_Work instruction:_ Where an entry below contains an image, skip the image and reproduce the rest exactly.

_Dataset excerpts:_
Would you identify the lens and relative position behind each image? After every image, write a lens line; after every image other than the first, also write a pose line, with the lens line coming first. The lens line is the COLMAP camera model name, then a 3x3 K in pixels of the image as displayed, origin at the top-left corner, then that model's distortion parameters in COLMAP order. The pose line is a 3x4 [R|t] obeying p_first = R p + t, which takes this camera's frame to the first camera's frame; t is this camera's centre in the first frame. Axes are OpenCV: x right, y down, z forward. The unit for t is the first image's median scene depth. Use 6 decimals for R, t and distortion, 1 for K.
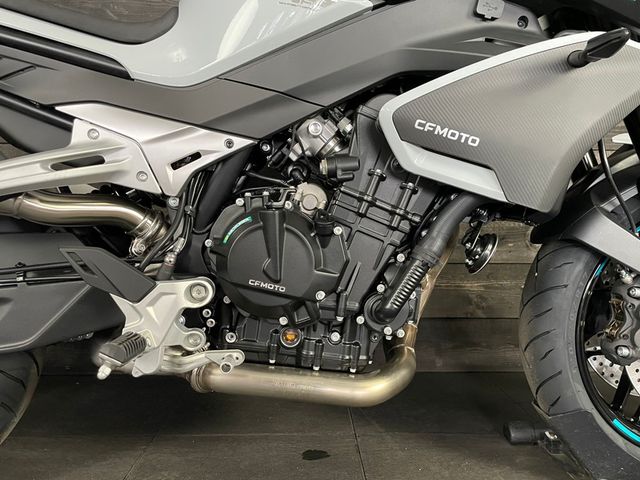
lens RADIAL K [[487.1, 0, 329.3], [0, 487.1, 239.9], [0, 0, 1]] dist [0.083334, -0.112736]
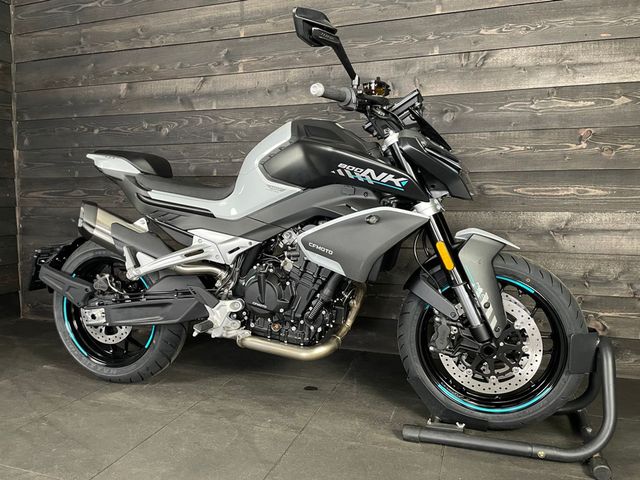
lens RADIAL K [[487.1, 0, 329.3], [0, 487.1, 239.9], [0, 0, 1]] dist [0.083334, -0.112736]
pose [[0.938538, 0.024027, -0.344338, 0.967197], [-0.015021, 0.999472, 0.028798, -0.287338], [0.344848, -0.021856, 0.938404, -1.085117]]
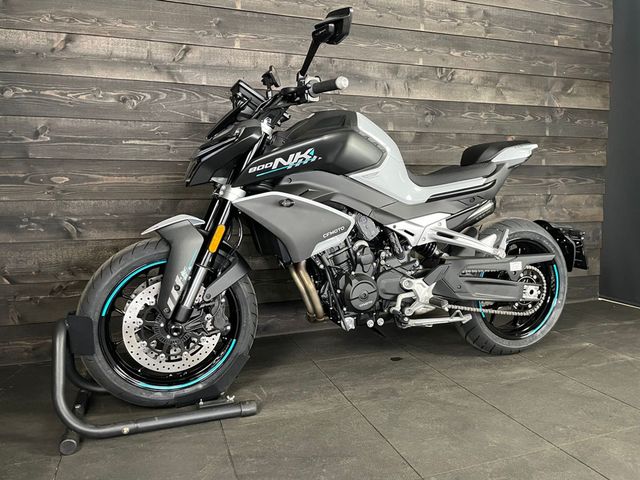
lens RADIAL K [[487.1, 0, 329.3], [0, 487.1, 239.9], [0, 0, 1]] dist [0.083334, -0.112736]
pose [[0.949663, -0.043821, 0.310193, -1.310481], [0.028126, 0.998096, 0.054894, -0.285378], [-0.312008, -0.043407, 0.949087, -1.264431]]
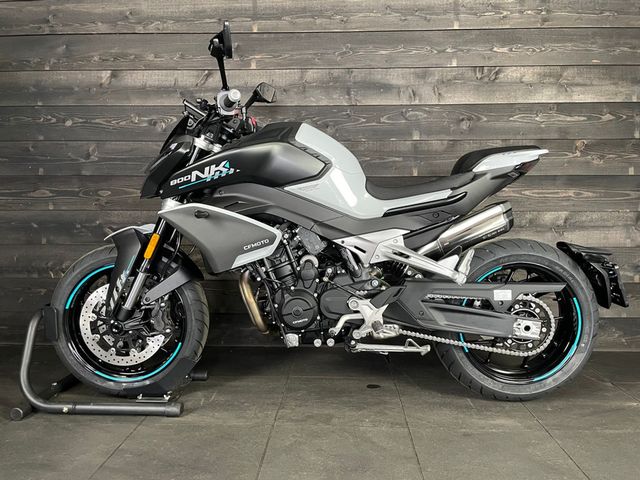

_Solved problem:_
Would you identify the lens and relative position behind each image? After every image, write a lens line; after every image other than the first, also write a pose line, with the lens line coming first. The lens line is the COLMAP camera model name, then a 3x3 K in pixels of the image as displayed, origin at the top-left corner, then that model's distortion parameters in COLMAP order. The pose line is a 3x4 [R|t] obeying p_first = R p + t, which takes this camera's frame to the first camera's frame; t is this camera's centre in the first frame. Axes are OpenCV: x right, y down, z forward. The unit for t is the first image's median scene depth. Use 6 decimals for R, t and distortion, 1 for K.
lens RADIAL K [[487.1, 0, 329.3], [0, 487.1, 239.9], [0, 0, 1]] dist [0.083334, -0.112736]
lens RADIAL K [[487.1, 0, 329.3], [0, 487.1, 239.9], [0, 0, 1]] dist [0.083334, -0.112736]
pose [[0.938538, 0.024027, -0.344338, 0.967197], [-0.015021, 0.999472, 0.028798, -0.287338], [0.344848, -0.021856, 0.938404, -1.085117]]
lens RADIAL K [[487.1, 0, 329.3], [0, 487.1, 239.9], [0, 0, 1]] dist [0.083334, -0.112736]
pose [[0.949663, -0.043821, 0.310193, -1.310481], [0.028126, 0.998096, 0.054894, -0.285378], [-0.312008, -0.043407, 0.949087, -1.264431]]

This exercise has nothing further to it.